En voyant débarquer Max Cady dans son cadre aisé et tranquille, la famille Bowden ne fait ainsi que se prendre en pleine gueule ce qui lui pendait au bout du nez : le vengeur métaphysique qui s’abat sur elle n’est ni plus ni moins que la matérialisation de sa peur refoulée (la culpabilité), qui se colle à elle comme une sangsue (Cady va jusqu’à se glisser sous leur voiture quand tous s’enfuient à Cape Fear !) et qui met en application une justice plus directe, plus organique, à l’image d’une colère divine qui aurait trop longtemps rongé son frein avant d’abattre son châtiment. Il n’en reste pas moins que la traditionnelle cuisine catholique de Scorsese sur le calvaire de la rédemption et les démons intérieurs d’une Amérique prétendument morale est cette fois-ci plus insidieuse que prévu, cadrée dans un arrière-plan symbolique du décor (voir comment Cady se fond dans la masse lors d’un défilé du 4 Juillet) ou circonscrite dans des choix de casting pour le moins saisissants.

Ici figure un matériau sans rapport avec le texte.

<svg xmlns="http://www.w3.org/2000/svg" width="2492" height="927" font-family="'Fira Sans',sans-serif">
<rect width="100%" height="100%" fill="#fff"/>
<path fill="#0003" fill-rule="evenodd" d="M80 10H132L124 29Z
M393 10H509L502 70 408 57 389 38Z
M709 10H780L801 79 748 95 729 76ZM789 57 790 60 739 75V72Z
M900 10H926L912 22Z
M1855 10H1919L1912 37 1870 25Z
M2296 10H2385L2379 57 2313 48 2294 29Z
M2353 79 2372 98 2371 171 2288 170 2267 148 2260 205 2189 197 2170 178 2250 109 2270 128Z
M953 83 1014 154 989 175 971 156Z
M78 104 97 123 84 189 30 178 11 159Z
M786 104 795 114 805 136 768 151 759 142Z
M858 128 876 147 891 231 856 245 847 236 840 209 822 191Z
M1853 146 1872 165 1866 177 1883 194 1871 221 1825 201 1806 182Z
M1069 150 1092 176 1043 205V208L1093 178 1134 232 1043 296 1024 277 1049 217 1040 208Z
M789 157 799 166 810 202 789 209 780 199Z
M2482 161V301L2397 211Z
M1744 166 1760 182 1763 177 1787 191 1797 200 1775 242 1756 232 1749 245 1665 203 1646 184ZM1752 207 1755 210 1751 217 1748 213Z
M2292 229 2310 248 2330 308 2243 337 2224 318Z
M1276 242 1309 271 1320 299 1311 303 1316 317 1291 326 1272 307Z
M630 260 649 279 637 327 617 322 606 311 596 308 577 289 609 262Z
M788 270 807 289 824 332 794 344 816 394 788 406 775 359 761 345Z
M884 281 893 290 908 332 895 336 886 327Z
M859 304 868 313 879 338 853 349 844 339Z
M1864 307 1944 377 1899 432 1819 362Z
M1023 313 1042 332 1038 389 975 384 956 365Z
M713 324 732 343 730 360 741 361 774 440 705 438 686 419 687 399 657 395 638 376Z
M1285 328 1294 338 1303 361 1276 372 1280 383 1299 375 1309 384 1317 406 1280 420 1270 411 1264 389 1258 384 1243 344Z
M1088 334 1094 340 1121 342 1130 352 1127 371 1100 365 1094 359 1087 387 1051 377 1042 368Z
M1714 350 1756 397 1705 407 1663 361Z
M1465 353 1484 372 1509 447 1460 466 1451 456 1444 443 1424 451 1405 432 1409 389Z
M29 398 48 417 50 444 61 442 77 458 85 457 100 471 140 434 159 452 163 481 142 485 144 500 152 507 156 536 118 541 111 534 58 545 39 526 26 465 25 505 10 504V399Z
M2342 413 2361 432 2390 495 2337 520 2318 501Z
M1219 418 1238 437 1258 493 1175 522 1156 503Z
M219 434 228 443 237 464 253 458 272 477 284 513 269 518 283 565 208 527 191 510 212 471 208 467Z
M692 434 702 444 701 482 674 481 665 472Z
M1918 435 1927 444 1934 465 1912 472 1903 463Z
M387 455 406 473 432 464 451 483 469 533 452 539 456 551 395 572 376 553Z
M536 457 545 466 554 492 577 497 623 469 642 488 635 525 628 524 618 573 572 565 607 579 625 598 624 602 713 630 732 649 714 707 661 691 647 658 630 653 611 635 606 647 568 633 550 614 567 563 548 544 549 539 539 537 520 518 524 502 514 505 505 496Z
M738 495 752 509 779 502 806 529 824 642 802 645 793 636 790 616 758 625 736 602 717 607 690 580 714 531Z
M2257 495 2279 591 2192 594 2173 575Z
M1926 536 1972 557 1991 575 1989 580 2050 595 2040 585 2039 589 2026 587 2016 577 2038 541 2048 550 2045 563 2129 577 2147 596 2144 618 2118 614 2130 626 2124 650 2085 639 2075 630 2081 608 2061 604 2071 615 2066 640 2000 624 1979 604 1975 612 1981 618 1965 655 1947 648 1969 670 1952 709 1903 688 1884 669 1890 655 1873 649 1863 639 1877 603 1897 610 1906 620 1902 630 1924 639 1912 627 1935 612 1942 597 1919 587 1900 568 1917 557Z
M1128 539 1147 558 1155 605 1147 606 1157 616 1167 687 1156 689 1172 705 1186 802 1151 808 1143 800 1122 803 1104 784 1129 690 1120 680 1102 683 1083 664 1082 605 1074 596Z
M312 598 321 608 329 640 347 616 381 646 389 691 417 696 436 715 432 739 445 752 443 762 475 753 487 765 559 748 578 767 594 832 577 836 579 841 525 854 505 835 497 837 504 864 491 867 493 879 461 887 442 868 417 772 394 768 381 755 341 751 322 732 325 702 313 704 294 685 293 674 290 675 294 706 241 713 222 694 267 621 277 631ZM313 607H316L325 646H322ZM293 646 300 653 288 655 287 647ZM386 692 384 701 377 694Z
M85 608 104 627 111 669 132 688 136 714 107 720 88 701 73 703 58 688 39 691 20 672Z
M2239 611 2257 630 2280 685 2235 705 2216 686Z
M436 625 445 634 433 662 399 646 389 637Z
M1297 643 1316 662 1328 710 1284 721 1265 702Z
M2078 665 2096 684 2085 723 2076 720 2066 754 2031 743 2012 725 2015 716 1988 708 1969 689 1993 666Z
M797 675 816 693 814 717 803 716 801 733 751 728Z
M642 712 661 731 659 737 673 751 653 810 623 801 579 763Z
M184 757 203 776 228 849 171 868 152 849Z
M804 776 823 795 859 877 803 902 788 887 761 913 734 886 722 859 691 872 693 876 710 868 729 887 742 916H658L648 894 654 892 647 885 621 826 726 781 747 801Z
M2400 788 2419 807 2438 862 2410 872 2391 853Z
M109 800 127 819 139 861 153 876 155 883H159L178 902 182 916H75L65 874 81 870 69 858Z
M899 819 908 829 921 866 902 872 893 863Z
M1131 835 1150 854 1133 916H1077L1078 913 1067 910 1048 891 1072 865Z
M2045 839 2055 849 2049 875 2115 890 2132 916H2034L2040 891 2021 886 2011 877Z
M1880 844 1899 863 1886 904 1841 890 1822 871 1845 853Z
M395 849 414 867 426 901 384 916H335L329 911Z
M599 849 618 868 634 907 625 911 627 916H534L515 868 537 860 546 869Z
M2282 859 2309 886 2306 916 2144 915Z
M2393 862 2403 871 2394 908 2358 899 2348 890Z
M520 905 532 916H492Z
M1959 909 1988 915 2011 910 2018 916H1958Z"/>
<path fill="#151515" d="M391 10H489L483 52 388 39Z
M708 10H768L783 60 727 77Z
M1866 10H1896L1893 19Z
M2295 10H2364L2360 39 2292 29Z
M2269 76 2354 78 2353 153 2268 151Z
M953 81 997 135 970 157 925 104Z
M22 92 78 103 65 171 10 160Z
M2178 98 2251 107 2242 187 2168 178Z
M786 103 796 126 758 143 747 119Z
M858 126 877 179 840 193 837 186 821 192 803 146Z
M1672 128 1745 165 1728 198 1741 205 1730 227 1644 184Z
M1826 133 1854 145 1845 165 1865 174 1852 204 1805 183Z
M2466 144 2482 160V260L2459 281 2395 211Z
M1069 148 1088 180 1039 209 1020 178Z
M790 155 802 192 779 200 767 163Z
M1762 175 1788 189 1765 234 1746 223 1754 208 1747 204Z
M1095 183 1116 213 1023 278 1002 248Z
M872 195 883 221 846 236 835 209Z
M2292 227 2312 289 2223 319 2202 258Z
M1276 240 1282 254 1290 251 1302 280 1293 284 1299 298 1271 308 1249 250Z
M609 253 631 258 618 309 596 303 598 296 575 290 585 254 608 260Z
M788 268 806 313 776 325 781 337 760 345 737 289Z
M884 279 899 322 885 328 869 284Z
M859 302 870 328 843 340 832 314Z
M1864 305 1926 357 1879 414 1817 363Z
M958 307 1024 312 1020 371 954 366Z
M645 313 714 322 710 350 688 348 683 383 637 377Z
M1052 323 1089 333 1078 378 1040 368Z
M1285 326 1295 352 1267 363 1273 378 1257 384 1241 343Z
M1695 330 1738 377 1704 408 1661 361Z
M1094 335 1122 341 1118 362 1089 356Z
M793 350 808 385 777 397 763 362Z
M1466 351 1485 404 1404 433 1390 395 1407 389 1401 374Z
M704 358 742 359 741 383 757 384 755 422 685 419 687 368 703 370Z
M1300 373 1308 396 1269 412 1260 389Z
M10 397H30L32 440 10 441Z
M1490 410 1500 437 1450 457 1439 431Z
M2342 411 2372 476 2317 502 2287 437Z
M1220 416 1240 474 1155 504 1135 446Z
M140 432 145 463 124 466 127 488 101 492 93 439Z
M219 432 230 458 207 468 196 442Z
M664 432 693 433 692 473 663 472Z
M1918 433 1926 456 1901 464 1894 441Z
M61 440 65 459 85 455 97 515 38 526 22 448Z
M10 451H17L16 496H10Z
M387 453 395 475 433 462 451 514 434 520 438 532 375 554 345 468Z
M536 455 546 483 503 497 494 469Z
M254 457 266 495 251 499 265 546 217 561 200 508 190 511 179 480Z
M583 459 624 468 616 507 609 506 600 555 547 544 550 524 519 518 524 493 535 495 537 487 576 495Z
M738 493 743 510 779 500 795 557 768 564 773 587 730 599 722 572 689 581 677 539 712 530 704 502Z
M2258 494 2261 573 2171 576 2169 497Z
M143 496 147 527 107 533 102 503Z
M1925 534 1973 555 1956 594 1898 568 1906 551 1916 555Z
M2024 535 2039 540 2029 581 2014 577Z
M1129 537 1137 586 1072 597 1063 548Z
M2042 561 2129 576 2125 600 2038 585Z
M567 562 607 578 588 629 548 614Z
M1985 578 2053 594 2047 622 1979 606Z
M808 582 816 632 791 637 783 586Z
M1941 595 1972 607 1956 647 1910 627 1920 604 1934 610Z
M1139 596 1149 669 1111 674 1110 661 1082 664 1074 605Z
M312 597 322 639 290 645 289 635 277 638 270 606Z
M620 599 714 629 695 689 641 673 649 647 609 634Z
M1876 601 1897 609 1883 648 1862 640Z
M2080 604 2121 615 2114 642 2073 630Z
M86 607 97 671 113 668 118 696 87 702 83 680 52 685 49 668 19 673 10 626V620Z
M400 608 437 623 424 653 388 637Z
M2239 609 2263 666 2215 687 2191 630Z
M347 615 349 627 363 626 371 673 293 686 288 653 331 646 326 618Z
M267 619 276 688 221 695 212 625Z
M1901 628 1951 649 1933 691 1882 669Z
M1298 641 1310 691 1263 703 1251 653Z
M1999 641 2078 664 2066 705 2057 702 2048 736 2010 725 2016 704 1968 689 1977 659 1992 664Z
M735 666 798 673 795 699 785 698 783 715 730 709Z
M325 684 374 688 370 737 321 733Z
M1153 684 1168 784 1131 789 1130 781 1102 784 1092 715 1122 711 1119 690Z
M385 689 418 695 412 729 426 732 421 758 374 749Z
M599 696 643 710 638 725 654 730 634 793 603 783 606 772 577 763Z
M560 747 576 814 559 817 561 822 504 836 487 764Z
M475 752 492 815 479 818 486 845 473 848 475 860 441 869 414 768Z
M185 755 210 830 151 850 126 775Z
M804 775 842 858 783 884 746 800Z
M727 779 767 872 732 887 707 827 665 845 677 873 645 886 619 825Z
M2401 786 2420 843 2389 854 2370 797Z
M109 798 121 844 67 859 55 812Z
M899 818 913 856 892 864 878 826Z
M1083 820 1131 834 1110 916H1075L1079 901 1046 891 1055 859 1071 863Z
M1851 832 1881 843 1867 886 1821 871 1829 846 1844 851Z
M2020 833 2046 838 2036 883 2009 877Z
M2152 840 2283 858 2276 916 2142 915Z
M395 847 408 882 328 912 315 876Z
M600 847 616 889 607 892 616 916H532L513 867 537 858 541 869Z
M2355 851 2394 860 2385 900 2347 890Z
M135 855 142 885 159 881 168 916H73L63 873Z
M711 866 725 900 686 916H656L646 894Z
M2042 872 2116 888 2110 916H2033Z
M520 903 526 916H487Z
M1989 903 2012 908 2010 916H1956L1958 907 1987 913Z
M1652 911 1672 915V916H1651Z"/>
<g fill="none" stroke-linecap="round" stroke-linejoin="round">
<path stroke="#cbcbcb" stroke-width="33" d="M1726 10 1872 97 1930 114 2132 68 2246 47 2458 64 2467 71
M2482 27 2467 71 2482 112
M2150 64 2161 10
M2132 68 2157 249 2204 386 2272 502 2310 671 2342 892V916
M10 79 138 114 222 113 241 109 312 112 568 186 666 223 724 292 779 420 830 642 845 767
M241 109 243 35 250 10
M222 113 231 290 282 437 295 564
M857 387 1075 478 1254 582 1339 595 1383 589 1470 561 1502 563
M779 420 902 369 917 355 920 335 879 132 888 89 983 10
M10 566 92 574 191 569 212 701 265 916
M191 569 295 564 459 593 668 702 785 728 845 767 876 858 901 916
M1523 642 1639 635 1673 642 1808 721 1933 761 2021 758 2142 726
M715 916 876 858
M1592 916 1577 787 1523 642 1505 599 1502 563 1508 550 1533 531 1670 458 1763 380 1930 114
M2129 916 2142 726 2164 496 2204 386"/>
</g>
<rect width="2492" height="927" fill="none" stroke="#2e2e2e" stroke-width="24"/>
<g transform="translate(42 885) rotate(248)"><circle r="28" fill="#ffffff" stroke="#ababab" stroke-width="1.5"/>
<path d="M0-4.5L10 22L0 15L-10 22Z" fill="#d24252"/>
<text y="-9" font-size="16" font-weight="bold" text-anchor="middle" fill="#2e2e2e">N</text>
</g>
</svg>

Outre un Joe Don Baker qui singe avec gourmandise le Sud profond à grands renforts de répliques sacerdotales, il faut voir comment les deux acteurs du film original (Gregory Peck et Robert Mitchum) transcendent ici leur statut de caméos de luxe pour « inverser » leurs rôles d’antan au profit de figures plus outrancières : Mitchum se révèle étonnamment sobre en lieutenant de police intègre et ferme dans son éthique, et Peck surprend davantage en incarnant cette fois-ci un avocat sudiste qui cite sans cesse la Bible pour appuyer ses plaidoiries hypocrites. Même le personnage de Max Cady n’échappe pas à cette lecture d’une Amérique plus marécageuse qu’elle n’en a l’air : au détour d’une réplique bien sentie lors du climax final, il se révèle vestige d’un milieu religieux, sombre, violent et ésotérique du Sud profond. Et que dire de sa lente disparition finale, quasiment proche de l’extase mystique de par ce moment de glossolalie qui accompagne sa noyade, tandis que la famille reste prostrée et tétanisée sur le rivage ? Tout sauf un happy end anodin où l’auto-justice appliquée viendrait consoler les esprits malmenés. Sam Bowden et sa famille ne se sont vengés de rien, ils ont juste survécu. C’est la peur qui les a sauvés, celle-là même que Cady qualifiait d’atout pour atteindre la transcendance. Vu qu’on finit Les Nerfs à vif dans le même état qu’eux, on en prend acte.